Discussion Principal Findings

This study examined whether prior exposure to a pain-unrelated, random numerical anchor would influence the participants’ ratings of a hypothetical patient’s pain intensity. This was done by asking participants to read a vignette depicting a hypothetical patient with chronic pain, before asking the participants to spin a wheel, which was programmed to land on a high numerical anchor (8), a low numerical anchor (2), or a letter (C or I). A fourth group served as a control condition and did not spin a wheel initially before rating the patient’s pain intensity but was later asked to spin the high-anchor wheel and rerate the patient’s pain.

The findings supported the main hypothesis in that exposure to a numerical anchor influenced the participants’ estimations of a hypothetical patient’s pain intensity. Participants who spun a high numerical anchor estimated that the hypothetical patient experienced a much higher pain intensity than did the other three groups. In addition, participants in the low numerical anchor condition had the lowest estimation of pain intensity for the hypothetical patient. Importantly, H2 was supported, as there was no difference in pain intensity ratings between participants who spun a wheel containing a letter and the control group that did not spin a wheel, indicating that the spinning of the wheel itself had no effect on pain intensity ratings.
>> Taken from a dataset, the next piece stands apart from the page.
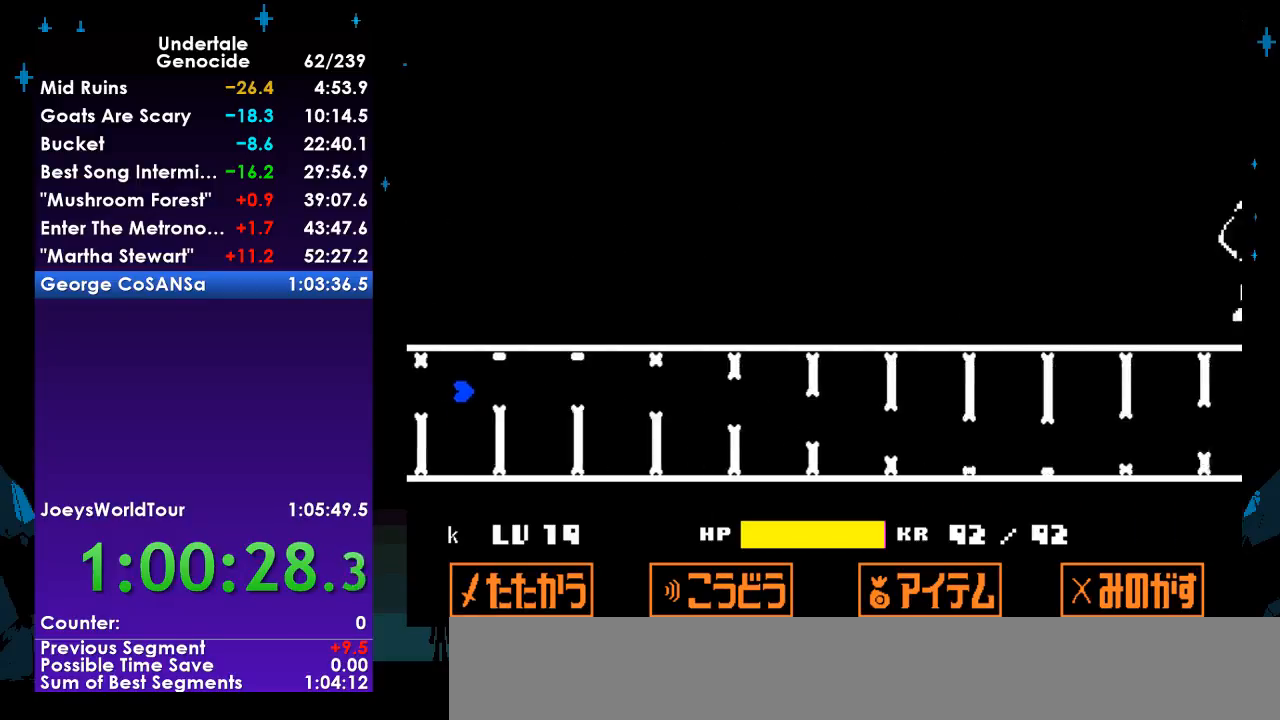
{"keys": [], "events": [[67, "up", "up"], [167, "down", "down"], [500, "down", "up"]]}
These results are in line with studies that have also used a spinning wheel or similar devices to anchor their participants to a random numerical anchor [7,19].
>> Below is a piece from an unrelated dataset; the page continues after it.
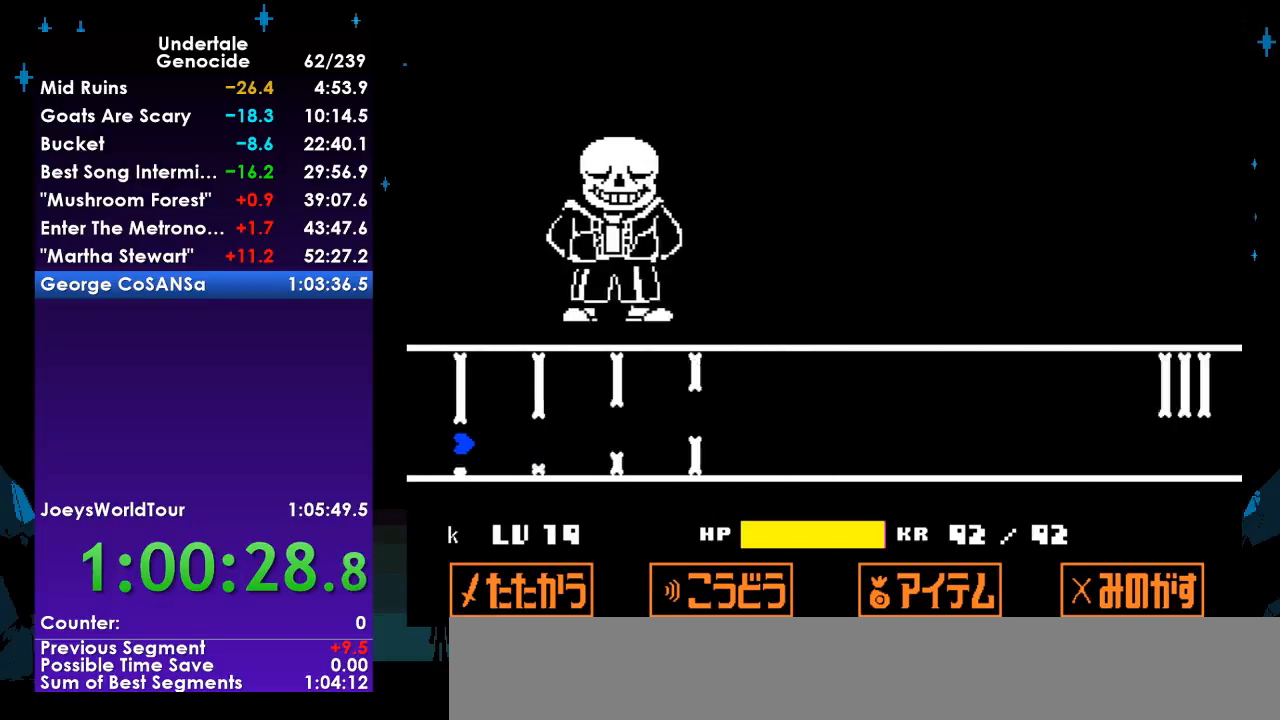
{"keys": ["down"], "events": [[67, "up", "down"], [233, "up", "up"], [367, "down", "down"]]}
The third hypothesis was supported in that participants who were originally not exposed to an anchor anchored to their original pain rating when asked to rerate the patient’s pain, even when subsequently exposed to the high anchor. Participants did not adjust their second pain rating when asked to rerate the patient’s pain. This was expected, given the results from the study by Riva et al [6], who similarly found that health care providers did not significantly adjust their ratings when asked to rerate a patient’s pain, even when given additional information about the patient’s own subjective pain rating.

The fourth hypothesis, that the median pain ratings in each group would not differ between those who did and did not believe they had been influenced by the anchor, was unsupported. In the high-anchor group, those participants who believed they had been influenced had a significantly higher median pain rating than those who did not believe they had been influenced. Similarly, in the low-anchor group, those participants who believed they had been influenced had a significantly lower median pain rating than those who did not believe they had been influenced. Although the majority of participants in all four groups indicated that they had not been influenced by the anchor, participants who spun a high-anchor wheel were also more likely than any other group to indicate that they had been influenced by the anchor. This may relate to the abovementioned suggestion. The vignette may have depicted a higher pain rating, and after spinning the wheel and rating the patient’s pain as higher, the participants may then have inferred that they must have been influenced. This has been discussed later in detail.

The results also demonstrate that participants who acknowledged the anchor’s influence on their pain rating were, in fact, influenced. Among participants who reported that they had been influenced by the anchor, the results were very similar to the overall study findings in that participants who spun a high-anchor wheel rated the patient’s pain as being more intense than all other groups. In contrast, the median pain ratings for all four groups were not significantly different among those participants who indicated that they had not been influenced by the anchor. In other words, the anchoring effect was seen only in participants who reported being aware of the anchor’s influence on their decision making. These results deviate from previous studies that have examined the role of influence on anchoring effects. Although only one study has looked directly at whether participants believed they had been influenced or not [20], both Chapman and Johnson [21] and Quattrone [22] investigated whether being warned would inhibit the anchoring effect. In all three studies, the anchoring effect was present in all participants who were exposed to the anchor, but anchoring effects were consistently stronger in cases where the anchor was relevant or informative to the target. However, in none of the three studies were the anchors completely random, as they were in this study, despite being uninformative. In the study conducted by Chapman and Johnson [21], participants were anchored to a random dollar amount before being asked target questions about whether they would sell a lottery ticket for that dollar amount. Therefore, although the anchor was random and uninformative, it was not irrelevant to the task at hand. In this study, the anchors used were both irrelevant and random. As such, the results of the previous studies by Chapman and Johnson [21], Wilson et al [20], and Quattrone [22] do not provide a concrete description of the role of influence on random numerical anchoring effects.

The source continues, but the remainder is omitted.